→ Page extract:
----
Logos are essential to business marketing. This graphical representation becomes the “face” of your company, letting clients and customers know everything about your company in less than a second.
An effective logo design makes your company memorable, so whenever your clients think of a service, they’ll think of you first. In a nutshell, your logo is a mini advertisement, a stamp of your company, that your clients will see (hopefully) everywhere.
Consequently, your logo needs to stand out if you want your business to be successful.
Studies show that people are more likely to remember events that trigger an emotion than experiences that do not.
Similarly, if you want your clients to remember your logo, it needs to evoke an emotion. For example, Red Bull’s bright red logo evokes intensity, action, passion, and aggression. In contrast, McDonald’s bright yellow arches evoke energy, freshness, and joy.
When people look at your logo, what do you want them to feel?
----
→ Records shown:
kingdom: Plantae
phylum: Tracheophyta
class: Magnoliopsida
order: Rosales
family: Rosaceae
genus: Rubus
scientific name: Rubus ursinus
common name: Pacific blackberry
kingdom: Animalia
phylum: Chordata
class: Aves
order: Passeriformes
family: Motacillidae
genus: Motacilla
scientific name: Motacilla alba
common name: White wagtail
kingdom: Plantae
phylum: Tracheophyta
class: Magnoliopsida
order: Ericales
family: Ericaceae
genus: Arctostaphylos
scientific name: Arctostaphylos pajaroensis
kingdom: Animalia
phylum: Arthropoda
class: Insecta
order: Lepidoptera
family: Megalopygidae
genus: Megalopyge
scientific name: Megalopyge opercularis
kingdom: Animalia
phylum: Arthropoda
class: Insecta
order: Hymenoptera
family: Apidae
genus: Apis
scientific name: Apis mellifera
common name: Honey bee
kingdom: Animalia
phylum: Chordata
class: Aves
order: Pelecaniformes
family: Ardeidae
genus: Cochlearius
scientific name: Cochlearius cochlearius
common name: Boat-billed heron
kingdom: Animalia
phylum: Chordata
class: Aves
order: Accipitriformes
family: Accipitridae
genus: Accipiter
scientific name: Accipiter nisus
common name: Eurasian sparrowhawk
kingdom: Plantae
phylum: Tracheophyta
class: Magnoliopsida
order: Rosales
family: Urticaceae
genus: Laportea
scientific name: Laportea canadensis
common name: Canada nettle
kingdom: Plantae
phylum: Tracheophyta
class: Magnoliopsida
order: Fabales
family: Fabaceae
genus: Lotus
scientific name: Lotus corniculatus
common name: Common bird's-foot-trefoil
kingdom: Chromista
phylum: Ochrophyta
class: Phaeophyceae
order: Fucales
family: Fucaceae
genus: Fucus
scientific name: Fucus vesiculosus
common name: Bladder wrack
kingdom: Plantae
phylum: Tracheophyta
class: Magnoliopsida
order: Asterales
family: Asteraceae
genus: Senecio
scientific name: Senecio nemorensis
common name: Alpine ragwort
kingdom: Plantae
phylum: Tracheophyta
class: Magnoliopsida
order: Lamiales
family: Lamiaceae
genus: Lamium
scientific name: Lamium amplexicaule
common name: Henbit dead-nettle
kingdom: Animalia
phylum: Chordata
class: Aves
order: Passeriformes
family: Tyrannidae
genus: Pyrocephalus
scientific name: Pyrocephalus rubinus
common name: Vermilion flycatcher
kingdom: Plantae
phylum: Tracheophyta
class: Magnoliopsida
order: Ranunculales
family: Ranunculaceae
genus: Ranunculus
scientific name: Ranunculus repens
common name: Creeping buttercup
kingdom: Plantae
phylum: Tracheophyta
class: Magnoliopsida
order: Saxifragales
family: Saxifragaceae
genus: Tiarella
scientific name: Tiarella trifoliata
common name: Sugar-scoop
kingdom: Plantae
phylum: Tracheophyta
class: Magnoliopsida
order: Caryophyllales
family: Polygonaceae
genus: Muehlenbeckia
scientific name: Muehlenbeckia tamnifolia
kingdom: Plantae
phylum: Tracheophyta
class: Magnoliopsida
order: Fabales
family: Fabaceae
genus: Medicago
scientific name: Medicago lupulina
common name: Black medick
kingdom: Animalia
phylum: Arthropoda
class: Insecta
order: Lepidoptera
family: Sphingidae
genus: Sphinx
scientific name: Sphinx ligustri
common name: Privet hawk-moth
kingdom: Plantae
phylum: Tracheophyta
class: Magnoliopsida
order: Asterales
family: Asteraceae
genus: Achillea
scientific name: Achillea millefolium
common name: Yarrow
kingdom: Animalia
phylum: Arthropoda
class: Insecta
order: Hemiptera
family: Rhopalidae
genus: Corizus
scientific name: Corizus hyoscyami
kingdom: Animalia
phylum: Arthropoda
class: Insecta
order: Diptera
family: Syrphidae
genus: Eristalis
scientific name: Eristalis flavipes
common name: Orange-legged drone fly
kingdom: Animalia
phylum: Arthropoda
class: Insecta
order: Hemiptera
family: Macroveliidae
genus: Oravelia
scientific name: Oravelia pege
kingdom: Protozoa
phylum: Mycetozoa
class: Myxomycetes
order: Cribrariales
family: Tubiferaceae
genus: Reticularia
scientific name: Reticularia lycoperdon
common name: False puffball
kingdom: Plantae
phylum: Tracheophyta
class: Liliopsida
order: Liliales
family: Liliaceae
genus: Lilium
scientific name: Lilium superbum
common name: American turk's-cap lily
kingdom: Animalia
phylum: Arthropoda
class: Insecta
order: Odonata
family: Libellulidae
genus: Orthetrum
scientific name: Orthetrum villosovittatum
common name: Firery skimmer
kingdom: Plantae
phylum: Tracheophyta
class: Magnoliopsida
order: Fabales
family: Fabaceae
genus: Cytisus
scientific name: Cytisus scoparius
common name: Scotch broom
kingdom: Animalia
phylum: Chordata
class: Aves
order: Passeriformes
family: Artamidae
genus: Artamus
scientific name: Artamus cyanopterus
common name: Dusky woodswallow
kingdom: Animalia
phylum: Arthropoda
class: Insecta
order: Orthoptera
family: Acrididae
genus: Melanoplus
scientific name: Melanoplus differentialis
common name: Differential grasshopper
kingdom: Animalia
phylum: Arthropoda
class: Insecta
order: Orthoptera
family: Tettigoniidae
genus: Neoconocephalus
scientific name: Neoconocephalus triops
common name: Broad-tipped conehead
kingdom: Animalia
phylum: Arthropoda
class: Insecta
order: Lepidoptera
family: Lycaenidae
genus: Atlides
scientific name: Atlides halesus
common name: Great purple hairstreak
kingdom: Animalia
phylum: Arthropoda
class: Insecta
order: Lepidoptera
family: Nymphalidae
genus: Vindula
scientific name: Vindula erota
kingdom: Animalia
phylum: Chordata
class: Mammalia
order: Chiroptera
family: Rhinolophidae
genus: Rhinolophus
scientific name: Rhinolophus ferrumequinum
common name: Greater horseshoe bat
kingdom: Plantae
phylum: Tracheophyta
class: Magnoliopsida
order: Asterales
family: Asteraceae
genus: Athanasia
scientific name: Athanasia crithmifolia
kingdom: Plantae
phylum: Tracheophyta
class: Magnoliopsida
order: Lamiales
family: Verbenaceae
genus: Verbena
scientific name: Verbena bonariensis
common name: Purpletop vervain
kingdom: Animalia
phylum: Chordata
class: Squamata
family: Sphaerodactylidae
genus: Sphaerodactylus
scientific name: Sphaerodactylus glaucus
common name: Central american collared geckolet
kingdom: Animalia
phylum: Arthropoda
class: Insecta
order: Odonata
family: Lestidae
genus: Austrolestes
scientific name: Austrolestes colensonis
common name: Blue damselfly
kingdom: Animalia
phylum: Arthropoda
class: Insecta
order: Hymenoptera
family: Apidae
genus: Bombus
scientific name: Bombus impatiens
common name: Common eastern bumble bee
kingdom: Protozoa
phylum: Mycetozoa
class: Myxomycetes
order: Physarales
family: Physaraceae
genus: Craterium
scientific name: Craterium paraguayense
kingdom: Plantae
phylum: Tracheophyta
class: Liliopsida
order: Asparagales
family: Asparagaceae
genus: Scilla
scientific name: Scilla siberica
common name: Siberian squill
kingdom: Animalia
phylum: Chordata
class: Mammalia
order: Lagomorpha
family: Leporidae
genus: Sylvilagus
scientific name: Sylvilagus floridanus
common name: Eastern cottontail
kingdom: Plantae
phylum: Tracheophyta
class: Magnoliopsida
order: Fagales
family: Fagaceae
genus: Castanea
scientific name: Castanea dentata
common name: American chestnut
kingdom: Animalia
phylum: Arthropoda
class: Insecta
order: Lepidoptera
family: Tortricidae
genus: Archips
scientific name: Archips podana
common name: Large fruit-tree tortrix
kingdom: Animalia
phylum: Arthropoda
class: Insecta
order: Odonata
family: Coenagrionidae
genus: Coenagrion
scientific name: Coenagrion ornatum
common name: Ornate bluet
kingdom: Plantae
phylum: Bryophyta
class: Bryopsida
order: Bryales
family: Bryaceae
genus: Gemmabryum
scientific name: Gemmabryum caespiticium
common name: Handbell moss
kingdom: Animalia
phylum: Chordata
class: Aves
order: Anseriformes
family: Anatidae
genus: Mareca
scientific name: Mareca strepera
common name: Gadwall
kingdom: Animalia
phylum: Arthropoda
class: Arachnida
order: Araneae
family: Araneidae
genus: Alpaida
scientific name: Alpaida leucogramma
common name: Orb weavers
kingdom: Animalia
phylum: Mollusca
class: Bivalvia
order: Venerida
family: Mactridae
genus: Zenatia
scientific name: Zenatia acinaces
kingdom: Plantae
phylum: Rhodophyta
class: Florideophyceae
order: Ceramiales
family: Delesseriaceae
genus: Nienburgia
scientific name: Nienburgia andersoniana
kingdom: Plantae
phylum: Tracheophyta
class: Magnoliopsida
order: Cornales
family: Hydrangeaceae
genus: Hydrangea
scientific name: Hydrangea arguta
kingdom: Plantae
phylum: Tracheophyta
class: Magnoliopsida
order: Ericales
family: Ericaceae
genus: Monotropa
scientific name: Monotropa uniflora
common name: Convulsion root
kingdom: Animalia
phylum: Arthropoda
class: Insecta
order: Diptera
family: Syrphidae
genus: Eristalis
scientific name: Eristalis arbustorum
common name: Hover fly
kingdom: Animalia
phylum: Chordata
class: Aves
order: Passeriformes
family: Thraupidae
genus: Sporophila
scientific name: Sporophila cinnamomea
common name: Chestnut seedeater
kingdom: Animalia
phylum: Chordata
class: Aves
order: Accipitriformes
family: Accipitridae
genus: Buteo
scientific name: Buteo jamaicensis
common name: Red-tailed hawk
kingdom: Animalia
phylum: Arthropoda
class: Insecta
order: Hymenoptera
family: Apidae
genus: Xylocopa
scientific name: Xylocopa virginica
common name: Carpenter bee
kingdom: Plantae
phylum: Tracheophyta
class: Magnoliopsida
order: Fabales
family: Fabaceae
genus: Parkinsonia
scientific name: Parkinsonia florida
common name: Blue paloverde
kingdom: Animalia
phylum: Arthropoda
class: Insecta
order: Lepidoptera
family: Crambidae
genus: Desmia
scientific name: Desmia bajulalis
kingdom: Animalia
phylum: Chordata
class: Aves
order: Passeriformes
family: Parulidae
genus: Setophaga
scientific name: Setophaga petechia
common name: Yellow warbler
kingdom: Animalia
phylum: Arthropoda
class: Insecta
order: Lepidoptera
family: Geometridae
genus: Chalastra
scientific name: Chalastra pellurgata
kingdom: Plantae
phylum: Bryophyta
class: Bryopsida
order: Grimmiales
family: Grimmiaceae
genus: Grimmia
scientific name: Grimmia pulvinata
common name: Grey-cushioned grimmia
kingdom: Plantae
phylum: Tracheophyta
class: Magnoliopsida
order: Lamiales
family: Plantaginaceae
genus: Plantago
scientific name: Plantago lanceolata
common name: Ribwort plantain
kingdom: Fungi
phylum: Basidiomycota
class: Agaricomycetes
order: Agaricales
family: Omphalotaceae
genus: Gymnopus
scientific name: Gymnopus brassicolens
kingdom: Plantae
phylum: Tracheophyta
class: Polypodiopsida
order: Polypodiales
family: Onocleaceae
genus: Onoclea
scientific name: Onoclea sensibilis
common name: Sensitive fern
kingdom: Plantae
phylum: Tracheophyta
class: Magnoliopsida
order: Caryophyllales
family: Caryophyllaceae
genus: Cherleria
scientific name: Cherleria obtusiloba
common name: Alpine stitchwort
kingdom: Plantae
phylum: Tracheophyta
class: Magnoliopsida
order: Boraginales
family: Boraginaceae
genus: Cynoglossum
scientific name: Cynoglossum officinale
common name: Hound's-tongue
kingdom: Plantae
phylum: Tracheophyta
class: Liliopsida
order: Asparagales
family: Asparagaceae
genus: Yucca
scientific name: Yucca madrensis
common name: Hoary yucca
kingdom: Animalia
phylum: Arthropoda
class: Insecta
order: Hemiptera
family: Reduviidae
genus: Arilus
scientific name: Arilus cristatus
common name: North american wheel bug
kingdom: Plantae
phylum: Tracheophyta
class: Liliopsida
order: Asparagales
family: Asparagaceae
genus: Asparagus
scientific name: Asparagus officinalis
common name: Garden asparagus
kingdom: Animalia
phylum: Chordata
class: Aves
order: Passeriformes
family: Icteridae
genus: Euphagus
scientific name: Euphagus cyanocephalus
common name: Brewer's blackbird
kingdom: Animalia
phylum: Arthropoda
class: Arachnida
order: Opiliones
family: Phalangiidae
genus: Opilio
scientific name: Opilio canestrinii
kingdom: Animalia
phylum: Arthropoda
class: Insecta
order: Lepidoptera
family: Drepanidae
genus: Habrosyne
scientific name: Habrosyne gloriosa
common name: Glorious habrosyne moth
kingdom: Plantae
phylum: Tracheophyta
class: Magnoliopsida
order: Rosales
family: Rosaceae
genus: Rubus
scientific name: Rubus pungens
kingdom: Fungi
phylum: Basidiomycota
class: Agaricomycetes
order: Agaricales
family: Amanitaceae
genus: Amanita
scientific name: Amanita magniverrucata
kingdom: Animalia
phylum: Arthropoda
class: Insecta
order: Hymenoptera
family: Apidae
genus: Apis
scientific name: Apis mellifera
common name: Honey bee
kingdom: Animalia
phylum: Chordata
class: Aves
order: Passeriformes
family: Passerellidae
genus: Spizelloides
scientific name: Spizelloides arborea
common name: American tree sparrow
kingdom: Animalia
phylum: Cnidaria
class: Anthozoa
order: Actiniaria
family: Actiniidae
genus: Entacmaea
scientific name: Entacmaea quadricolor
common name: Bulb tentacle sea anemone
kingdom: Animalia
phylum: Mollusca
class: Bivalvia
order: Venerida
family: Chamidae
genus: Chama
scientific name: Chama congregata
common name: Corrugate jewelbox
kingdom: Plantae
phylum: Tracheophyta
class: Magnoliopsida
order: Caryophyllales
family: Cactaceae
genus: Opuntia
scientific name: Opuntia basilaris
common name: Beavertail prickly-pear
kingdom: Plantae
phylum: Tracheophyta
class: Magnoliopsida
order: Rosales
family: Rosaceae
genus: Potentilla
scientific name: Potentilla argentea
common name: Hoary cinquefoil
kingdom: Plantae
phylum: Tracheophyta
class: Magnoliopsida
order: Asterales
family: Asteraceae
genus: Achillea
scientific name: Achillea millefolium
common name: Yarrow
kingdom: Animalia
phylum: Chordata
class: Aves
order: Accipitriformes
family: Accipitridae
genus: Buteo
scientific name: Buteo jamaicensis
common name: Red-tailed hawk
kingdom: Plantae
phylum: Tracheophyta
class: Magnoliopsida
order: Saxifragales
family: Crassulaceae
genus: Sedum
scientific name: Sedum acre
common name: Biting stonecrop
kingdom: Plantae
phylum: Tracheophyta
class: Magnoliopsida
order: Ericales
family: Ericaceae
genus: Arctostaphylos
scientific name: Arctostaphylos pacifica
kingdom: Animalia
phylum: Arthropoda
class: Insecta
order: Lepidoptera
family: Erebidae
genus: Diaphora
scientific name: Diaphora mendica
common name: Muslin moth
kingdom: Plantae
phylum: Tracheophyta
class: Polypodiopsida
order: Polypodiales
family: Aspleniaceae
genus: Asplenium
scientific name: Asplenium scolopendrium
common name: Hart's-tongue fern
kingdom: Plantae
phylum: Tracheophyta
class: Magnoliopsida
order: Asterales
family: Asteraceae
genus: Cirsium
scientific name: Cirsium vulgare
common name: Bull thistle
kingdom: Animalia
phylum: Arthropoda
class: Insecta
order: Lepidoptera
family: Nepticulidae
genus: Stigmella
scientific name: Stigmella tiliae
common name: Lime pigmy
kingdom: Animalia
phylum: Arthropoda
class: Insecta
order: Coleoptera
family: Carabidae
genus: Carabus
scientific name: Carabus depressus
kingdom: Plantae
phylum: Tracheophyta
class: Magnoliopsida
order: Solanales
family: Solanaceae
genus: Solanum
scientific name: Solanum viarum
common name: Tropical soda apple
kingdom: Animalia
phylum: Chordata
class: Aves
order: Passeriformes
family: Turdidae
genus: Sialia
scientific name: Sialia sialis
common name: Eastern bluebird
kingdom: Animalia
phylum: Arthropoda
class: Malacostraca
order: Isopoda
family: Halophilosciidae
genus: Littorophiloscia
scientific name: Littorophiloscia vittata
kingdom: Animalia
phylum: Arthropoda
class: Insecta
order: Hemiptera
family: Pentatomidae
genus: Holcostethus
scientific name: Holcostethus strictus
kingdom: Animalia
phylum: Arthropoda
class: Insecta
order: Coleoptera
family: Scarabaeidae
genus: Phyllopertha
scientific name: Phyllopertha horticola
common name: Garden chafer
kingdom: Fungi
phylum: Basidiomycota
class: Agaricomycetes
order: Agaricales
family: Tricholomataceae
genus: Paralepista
----
→ Goal of the exercise: Rewrite the passage on logo design from "Consequently, your logo" up to and including "them to feel?", swapping "logo" for "emblem" each time it occurs.

→ Task response:
Consequently, your emblem needs to stand out if you want your business to be successful.
Studies show that people are more likely to remember events that trigger an emotion than experiences that do not.
Similarly, if you want your clients to remember your emblem, it needs to evoke an emotion. For example, Red Bull’s bright red emblem evokes intensity, action, passion, and aggression. In contrast, McDonald’s bright yellow arches evoke energy, freshness, and joy.
When people look at your emblem, what do you want them to feel?